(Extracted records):

- - -

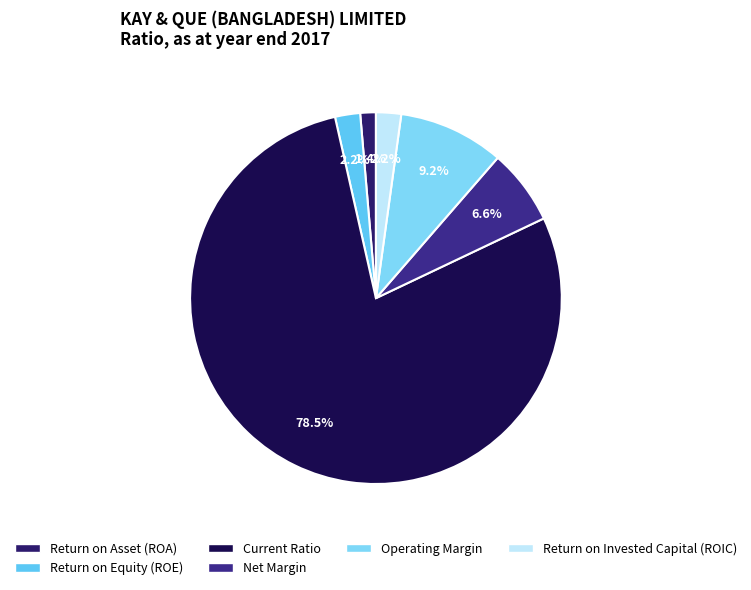

How many slices are in this pie chart?

6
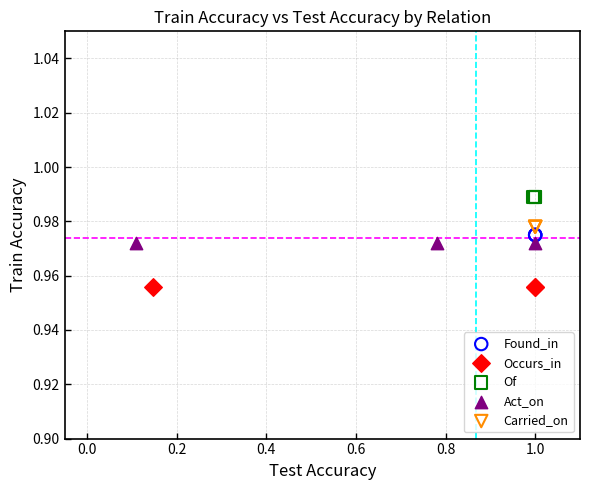

Which series reaches the minimum Y coordinate?

Occurs_in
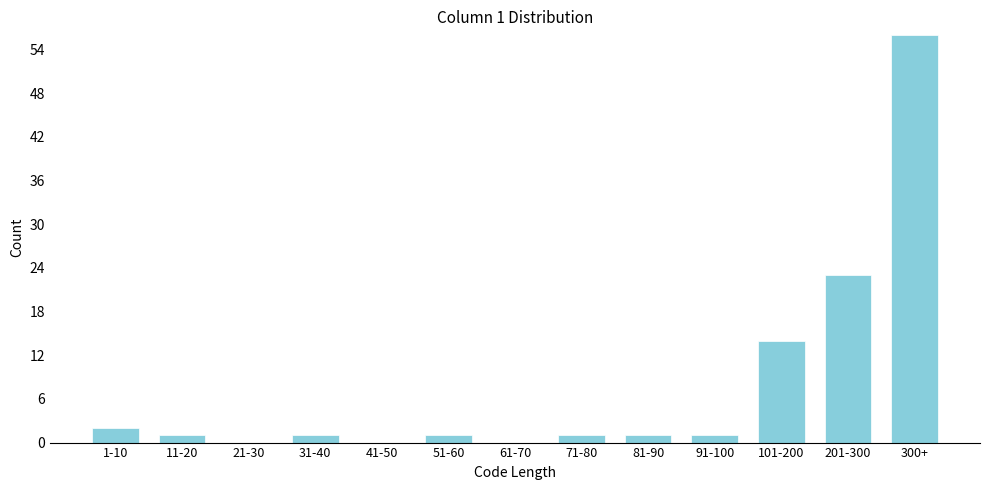

Reading left to right, what are all the values shown in this chart?

1-10=2	11-20=1	21-30=0	31-40=1	41-50=0	51-60=1	61-70=0	71-80=1	81-90=1	91-100=1	101-200=14	201-300=23	300+=56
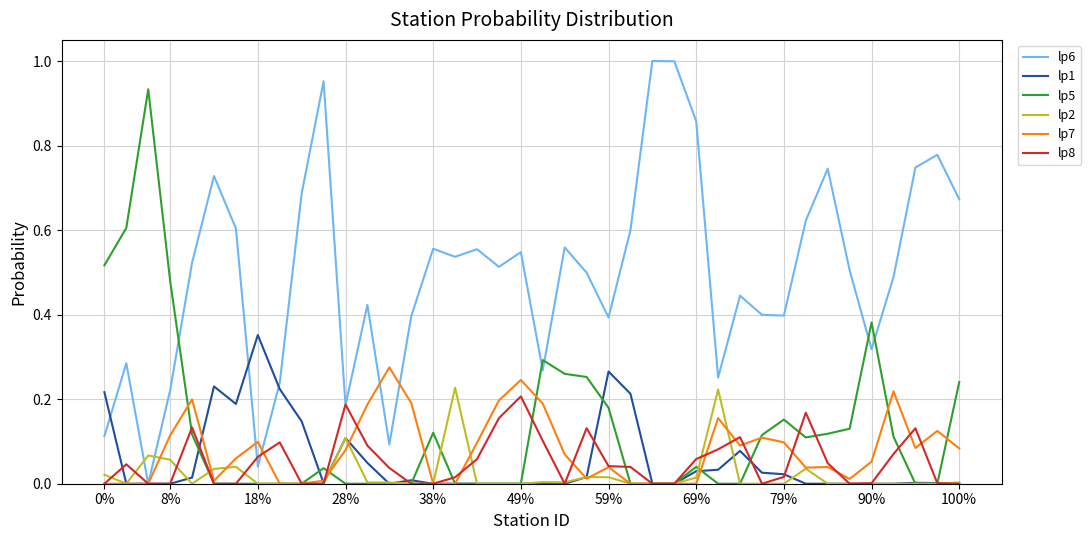

How many lines are shown in the chart?

6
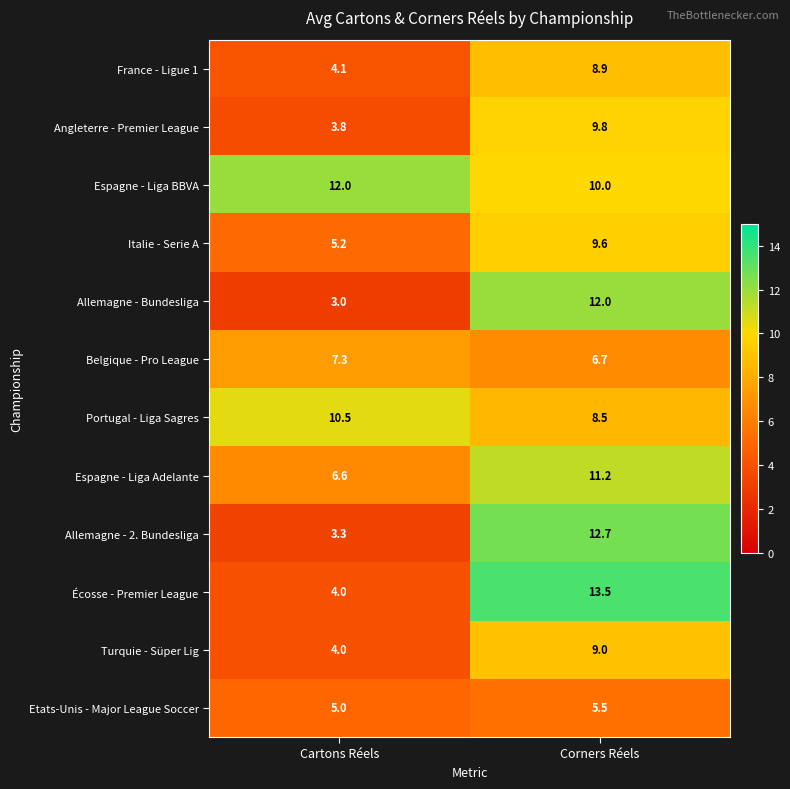

What value does the Turquie - Süper Lig series have at Cartons Réels?

4.0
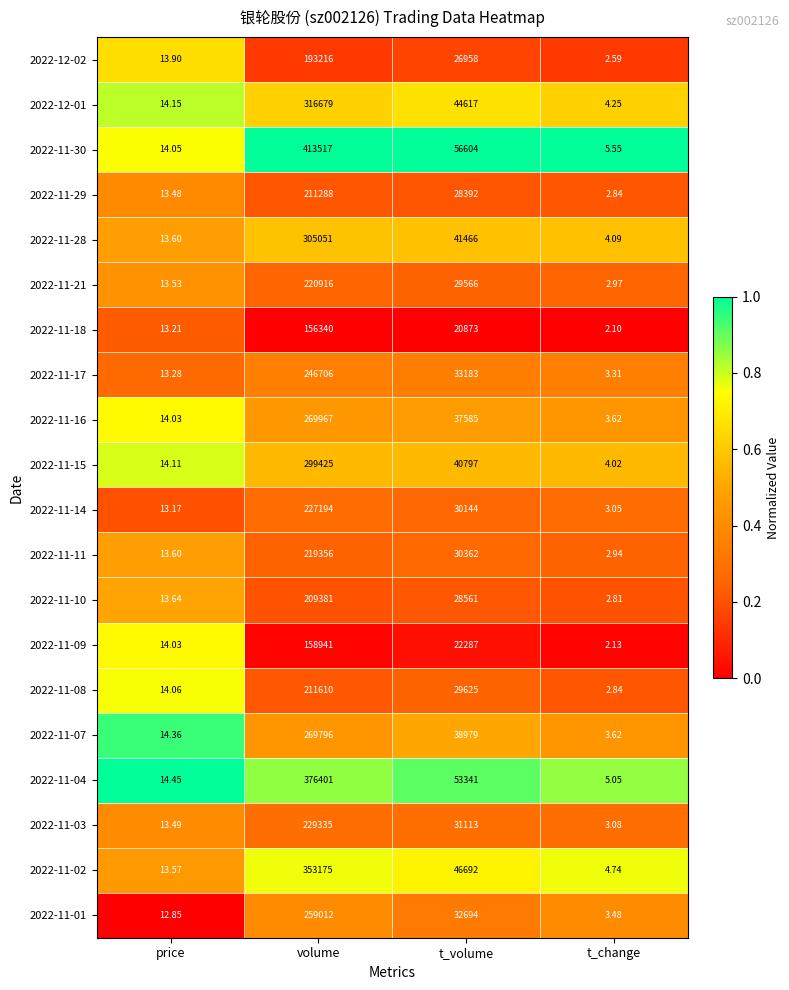

What is the spread (max minus min) of values at volume?

257177.0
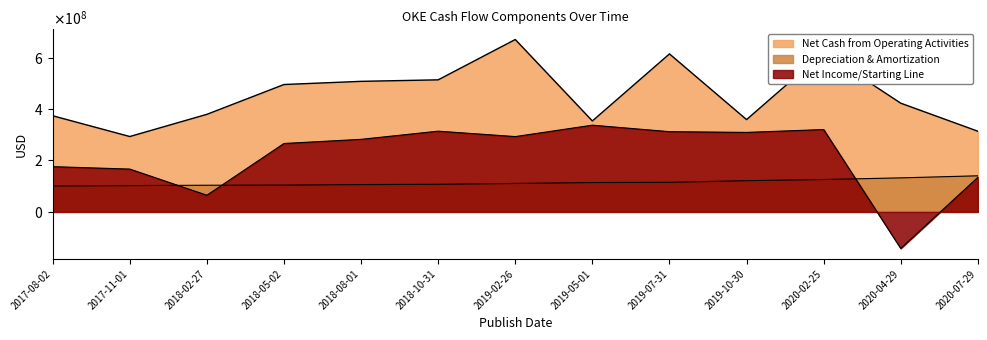

What is the difference between the Net Cash from Operating Activities values at 2019-05-01 and 2020-02-25?

266328000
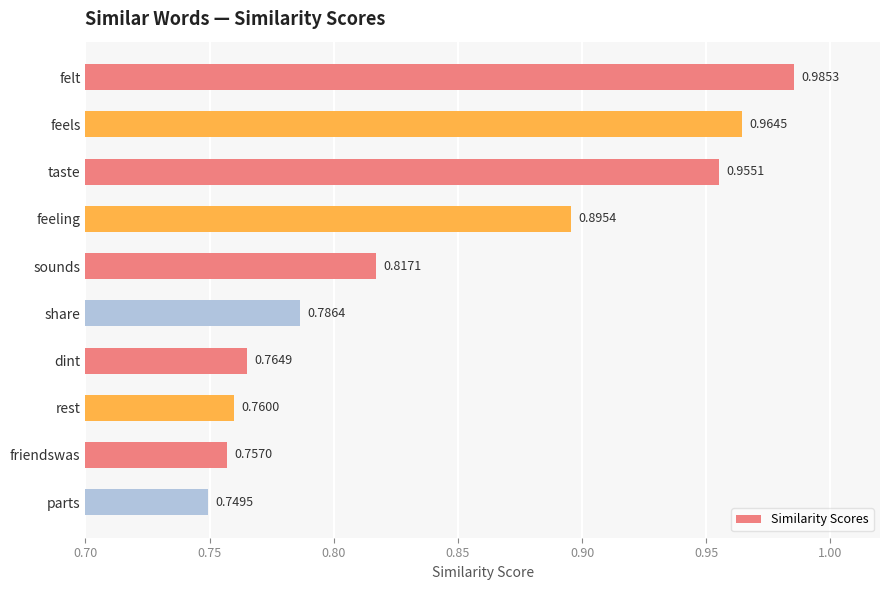

List the labels in order of value, smallest first.

parts, friendswas, rest, dint, share, sounds, feeling, taste, feels, felt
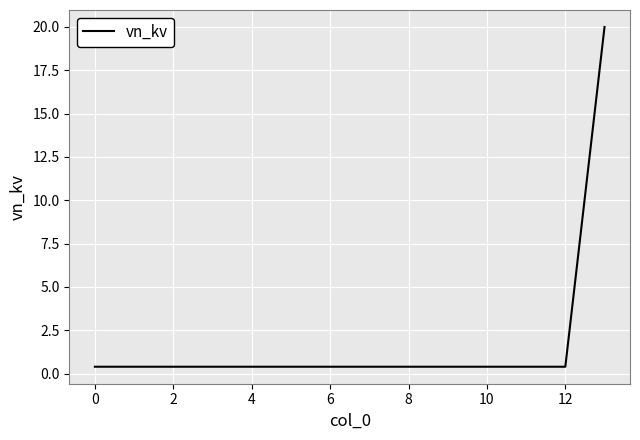

What is the difference between the maximum and minimum values?

19.6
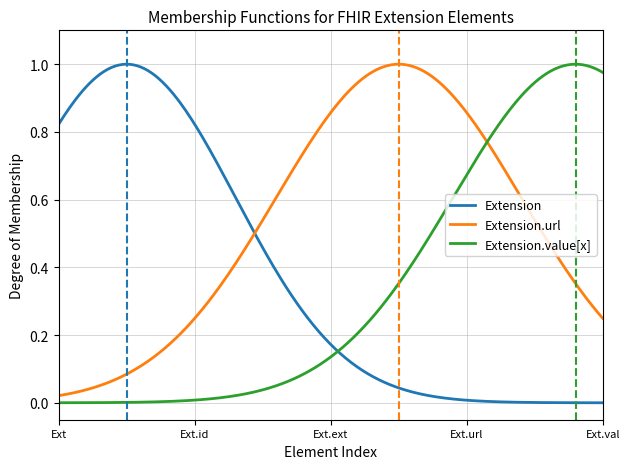

Rank the series by their average value, from lowest to highest.

Extension.value[x], Extension, Extension.url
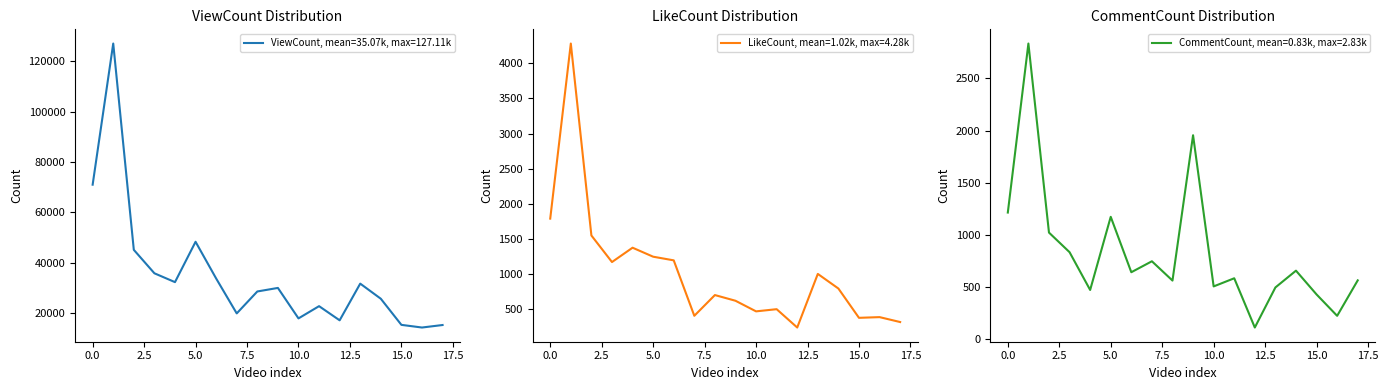

Which series changed the most between 7.5 and 13?

ViewCount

- - -

(WRITTEN TASK): Extract every text line of the material above word for word, and leave the pictures out of your answer.

(EXPECTED ANSWER):
How many slices are in this pie chart?

6

Which series reaches the minimum Y coordinate?

Occurs_in

Reading left to right, what are all the values shown in this chart?

1-10=2	11-20=1	21-30=0	31-40=1	41-50=0	51-60=1	61-70=0	71-80=1	81-90=1	91-100=1	101-200=14	201-300=23	300+=56

How many lines are shown in the chart?

6

What value does the Turquie - Süper Lig series have at Cartons Réels?

4.0

What is the spread (max minus min) of values at volume?

257177.0

What is the difference between the Net Cash from Operating Activities values at 2019-05-01 and 2020-02-25?

266328000

List the labels in order of value, smallest first.

parts, friendswas, rest, dint, share, sounds, feeling, taste, feels, felt

What is the difference between the maximum and minimum values?

19.6

Rank the series by their average value, from lowest to highest.

Extension.value[x], Extension, Extension.url

Which series changed the most between 7.5 and 13?

ViewCount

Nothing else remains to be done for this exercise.